Kozhukhar Natalya, Spadafora Domenico, Fayzulin Rafik, Shokolenko Inna N, Alexeyev Mikhail
a Department of Physiology and Cell Biology , University of South Alabama , Mobile , AL , USA.
b Department of Pharmacology , University of South Alabama , Mobile , AL , USA and.
Mitochondrial DNA A DNA Mapp Seq Anal. 2016 Nov;27(6):4390-4396. doi: 10.3109/19401736.2015.1089539. Epub 2015 Oct 16.
Translesion synthesis by specialized DNA polymerases is an important strategy for mitigating DNA damage that cannot be otherwise repaired either due to the chemical nature of the lesion. Apurinic/Apyrimidinic (abasic, AP) sites represent a block to both transcription and replication, and are normally repaired by the base excision repair (BER) pathway. However, when the number of abasic sites exceeds BER capacity, mitochondrial DNA is targeted for degradation. Here, we used two uracil-N-glycosylase (UNG1) mutants, Y147A or N204D, to generate AP sites directly in the mtDNA of NIH3T3 cells in vivo at sites normally occupied by T or C residues, respectively, and to study repair of these lesions in their native context. We conclude that mitochondrial DNA polymerase γ (Pol γ) is capable of translesion synthesis across AP sites in mitochondria of the NIH3T3 cells, and obeys the A-rule. However, in our system, base excision repair (BER) and mtDNA degradation occur more frequently than translesion bypass of AP sites.

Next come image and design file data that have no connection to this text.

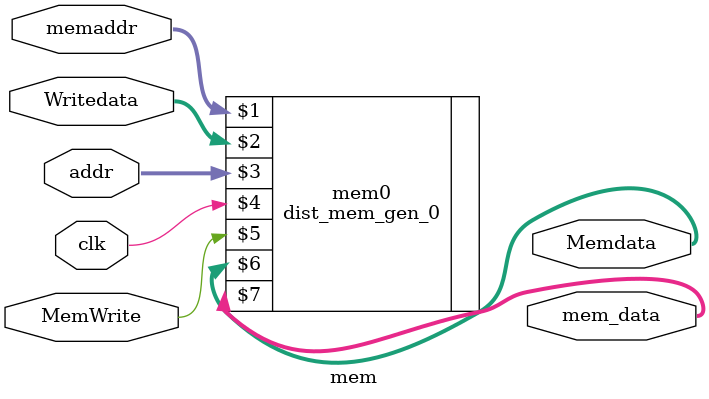
<source format=v>
`timescale 1ns / 1ps


module mem(
    input clk,
    input [7:0] memaddr,
    input [7:0] addr,
    input MemWrite,
    input [31:0] Writedata,
    output [31:0] Memdata,
    output [31:0] mem_data
    );
    dist_mem_gen_0 mem0(memaddr,Writedata,addr,clk,MemWrite,Memdata,mem_data);
endmodule

</source>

由特殊DNA聚合酶进行的跨损伤合成是减轻因损伤的化学性质而无法以其他方式修复的DNA损伤的重要策略。无嘌呤/无嘧啶(脱碱基,AP)位点对转录和复制均构成障碍,通常由碱基切除修复(BER)途径进行修复。然而,当脱碱基位点的数量超过BER能力时,线粒体DNA会被靶向降解。在此,我们使用了两个尿嘧啶-N-糖基化酶(UNG1)突变体Y147A或N204D,分别在体内NIH3T3细胞的线粒体DNA中通常被T或C残基占据的位点直接产生AP位点,并在其天然环境中研究这些损伤的修复情况。我们得出结论,线粒体DNA聚合酶γ(Pol γ)能够在NIH3T3细胞线粒体中的AP位点上进行跨损伤合成,并遵循A规则。然而,在我们的系统中,碱基切除修复(BER)和线粒体DNA降解比AP位点的跨损伤绕过更频繁地发生。